Had Jesus bypassed childhood, arriving as a full-fledged adult on planet Earth, serious questions might be raised regarding His ability to identify with children. Christ, however, developed as all children must, skipping none of the developmental stages associated with growth and maturity. He understands teenage temptations. He underwent the frailties and insecurities of childhood. Christ encountered those challenges that, in their own sphere, all children face. His experiencing childhood was another crucial way in which our Savior revealed His true humanity.
Read Luke 2:40-52. What does this teach about Jesus’ childhood?

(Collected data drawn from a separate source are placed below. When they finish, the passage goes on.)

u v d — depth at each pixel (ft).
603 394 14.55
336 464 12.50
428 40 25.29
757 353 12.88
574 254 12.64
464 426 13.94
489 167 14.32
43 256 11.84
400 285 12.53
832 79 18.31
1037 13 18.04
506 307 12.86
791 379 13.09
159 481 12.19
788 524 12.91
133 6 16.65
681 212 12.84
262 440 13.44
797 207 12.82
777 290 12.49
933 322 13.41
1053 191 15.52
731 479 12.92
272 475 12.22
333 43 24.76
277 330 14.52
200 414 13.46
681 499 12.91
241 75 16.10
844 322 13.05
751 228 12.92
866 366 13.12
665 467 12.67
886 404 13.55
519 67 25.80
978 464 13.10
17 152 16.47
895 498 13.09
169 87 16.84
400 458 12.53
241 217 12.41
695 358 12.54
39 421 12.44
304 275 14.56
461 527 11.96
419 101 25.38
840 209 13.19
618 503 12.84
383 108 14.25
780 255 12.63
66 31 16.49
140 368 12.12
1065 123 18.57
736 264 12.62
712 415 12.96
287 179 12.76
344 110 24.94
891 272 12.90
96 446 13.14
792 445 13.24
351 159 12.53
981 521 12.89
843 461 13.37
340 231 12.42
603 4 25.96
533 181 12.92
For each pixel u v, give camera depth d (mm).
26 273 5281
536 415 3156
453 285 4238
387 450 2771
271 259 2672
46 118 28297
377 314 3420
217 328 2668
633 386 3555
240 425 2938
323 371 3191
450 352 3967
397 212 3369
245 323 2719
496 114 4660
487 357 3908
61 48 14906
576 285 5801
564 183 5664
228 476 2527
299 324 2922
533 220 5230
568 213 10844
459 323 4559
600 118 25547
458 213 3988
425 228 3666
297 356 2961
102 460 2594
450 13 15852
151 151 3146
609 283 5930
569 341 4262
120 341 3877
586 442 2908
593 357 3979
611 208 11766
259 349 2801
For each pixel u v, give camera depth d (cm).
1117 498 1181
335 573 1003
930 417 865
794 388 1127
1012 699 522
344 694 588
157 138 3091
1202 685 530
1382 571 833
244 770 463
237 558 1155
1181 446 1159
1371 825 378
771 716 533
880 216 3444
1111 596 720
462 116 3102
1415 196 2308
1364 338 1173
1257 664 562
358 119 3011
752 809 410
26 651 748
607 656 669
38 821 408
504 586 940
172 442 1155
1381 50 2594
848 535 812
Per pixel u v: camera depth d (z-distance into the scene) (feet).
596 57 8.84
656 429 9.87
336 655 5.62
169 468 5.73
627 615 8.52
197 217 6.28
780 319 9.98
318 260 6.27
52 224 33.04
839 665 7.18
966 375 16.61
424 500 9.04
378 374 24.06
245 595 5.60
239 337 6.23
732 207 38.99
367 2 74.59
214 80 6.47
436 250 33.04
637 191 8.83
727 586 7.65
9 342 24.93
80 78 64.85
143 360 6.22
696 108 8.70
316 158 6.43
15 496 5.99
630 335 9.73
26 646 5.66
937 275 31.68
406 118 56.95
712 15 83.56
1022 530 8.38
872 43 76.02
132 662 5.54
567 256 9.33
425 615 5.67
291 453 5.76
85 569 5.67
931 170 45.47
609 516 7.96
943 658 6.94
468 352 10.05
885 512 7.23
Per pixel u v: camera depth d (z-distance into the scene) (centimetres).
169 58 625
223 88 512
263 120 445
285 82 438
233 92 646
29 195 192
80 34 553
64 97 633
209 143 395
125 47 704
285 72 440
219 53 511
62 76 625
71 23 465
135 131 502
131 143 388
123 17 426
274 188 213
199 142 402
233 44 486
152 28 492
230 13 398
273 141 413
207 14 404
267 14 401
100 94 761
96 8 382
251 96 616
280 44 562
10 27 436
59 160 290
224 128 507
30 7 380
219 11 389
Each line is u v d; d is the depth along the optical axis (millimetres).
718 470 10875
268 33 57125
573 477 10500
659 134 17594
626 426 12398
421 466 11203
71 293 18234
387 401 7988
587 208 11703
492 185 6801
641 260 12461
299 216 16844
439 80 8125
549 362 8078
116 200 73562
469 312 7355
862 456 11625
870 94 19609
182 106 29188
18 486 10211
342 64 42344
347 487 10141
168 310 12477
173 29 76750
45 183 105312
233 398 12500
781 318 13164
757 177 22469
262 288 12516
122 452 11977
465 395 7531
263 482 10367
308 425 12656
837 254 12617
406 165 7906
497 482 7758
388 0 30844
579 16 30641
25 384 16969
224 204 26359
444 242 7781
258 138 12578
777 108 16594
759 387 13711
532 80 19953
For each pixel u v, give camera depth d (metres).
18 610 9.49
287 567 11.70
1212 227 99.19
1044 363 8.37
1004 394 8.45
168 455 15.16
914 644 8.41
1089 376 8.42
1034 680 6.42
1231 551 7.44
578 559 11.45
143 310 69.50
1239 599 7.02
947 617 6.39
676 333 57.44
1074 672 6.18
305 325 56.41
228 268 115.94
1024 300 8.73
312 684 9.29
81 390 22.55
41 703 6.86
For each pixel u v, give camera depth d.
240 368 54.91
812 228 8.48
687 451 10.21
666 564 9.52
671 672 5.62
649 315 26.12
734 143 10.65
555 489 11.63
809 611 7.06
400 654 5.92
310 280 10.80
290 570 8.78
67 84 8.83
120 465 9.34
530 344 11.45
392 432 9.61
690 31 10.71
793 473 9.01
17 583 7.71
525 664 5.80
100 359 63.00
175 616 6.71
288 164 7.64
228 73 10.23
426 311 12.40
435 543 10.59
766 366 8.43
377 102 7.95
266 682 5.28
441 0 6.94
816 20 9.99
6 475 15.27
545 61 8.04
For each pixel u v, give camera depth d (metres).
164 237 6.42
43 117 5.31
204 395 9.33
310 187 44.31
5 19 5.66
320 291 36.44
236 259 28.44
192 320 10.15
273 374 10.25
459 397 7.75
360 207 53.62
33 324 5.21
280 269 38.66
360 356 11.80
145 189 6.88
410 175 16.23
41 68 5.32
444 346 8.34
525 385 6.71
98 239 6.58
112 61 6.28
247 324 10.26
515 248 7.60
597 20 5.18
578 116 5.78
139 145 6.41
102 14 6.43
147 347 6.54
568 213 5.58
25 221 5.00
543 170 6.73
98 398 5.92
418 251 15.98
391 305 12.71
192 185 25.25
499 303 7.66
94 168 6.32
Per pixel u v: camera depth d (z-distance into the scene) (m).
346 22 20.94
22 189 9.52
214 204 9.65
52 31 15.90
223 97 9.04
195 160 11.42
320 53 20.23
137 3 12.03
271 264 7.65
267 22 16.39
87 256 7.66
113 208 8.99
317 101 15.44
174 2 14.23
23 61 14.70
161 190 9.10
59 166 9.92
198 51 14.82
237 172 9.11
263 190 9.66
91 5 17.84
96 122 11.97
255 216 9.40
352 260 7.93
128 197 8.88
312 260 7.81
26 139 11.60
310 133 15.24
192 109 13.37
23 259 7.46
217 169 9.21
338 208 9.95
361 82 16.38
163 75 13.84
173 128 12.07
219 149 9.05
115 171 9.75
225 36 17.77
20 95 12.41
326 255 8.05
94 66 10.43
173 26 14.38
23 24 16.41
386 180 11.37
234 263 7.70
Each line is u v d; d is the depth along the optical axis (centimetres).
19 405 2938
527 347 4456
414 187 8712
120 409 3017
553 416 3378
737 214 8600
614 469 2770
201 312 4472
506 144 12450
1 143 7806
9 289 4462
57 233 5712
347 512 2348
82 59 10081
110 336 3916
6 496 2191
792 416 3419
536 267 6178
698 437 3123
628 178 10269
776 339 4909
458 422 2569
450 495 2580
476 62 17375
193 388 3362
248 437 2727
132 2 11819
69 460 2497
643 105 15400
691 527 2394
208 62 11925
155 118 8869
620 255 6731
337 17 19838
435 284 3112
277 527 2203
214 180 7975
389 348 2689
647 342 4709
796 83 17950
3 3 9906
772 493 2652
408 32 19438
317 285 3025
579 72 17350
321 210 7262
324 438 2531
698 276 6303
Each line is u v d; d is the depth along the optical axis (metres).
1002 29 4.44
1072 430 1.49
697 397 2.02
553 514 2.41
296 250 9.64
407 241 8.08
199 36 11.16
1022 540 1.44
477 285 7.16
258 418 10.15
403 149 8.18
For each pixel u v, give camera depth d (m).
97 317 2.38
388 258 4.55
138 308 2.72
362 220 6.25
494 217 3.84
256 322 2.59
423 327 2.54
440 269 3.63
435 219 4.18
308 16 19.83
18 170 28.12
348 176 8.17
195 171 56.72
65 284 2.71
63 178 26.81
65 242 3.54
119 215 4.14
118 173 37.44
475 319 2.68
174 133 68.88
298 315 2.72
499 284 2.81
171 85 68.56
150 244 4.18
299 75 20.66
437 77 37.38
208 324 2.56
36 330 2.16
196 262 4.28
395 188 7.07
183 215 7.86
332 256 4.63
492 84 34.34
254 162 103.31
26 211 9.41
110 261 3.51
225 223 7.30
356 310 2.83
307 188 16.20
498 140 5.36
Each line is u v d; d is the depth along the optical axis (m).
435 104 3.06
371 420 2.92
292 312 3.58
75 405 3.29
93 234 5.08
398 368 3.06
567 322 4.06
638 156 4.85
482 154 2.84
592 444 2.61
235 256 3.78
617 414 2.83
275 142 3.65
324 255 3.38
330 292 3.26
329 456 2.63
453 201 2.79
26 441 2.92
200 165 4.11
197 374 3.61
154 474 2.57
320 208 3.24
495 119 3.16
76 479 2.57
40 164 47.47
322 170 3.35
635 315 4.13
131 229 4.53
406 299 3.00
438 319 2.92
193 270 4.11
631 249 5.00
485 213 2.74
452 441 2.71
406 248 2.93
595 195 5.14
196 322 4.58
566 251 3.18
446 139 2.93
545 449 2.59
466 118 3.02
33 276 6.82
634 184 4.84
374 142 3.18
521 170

Among the Jews the twelfth year was the dividing line between childhood and youth. On completing this year a Hebrew boy was called a son of the law, and also a son of God. He was given special opportunities for religious instruction, and was expected to participate in the sacred feasts and observances. It was in accordance with this custom that Jesus in His boyhood made the Passover visit to Jerusalem.-Ellen G. White, The Desire of Ages, p. 75.
According to the texts, Jesus acquired wisdom. God bestowed grace on Him. From Christ’s boyhood temple encounter during the Passover visit we can see that Jesus had deep scriptural wisdom. Rabbinical teachers were markedly impressed by Jesus’ questions and answers.
God surely used multiple childhood experiences to shape that attractively flawless character. Perhaps the discipline of learning carpentry skills, the attention of devoted parents, regular exposure to Scripture, and His interactions with Nazareth’s townspeople formed the foundation of His early upbringing. In the end, however remarkable a child Jesus was, He had still been—as we all have been—a child.
The child Jesus did not receive instruction in the synagogue schools. His mother was His first human teacher. From her lips and from the scrolls of the prophets, He learned of heavenly things. The very words which He Himself had spoken to Moses for Israel He was now taught at His mother’s knee.-Ellen G. White, The Desire of Ages, p. 70. Dwell on the incredible implications of those words. What do they teach us about the humanity of Christ?